[Collected data]

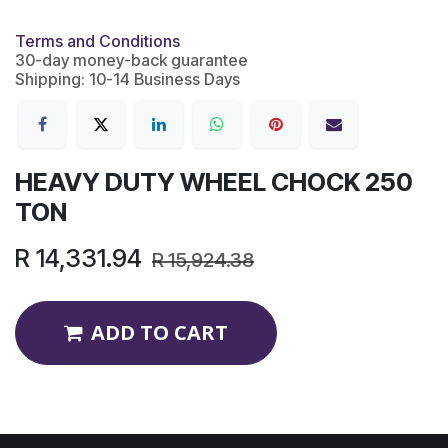
Terms and Conditions
30-day money-back guarantee
Shipping: 10-14 Business Days
HEAVY DUTY WHEEL CHOCK 250
TON
R
14,331.94
R
15,924.38
ADD TO CART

• What you will do
What you output must match the data exactly, apart from the pictures, which are left out.

• Task output
Terms and Conditions
30-day money-back guarantee
Shipping: 10-14 Business Days
HEAVY DUTY WHEEL CHOCK 250
TON
R
14,331.94
R
15,924.38
ADD TO CART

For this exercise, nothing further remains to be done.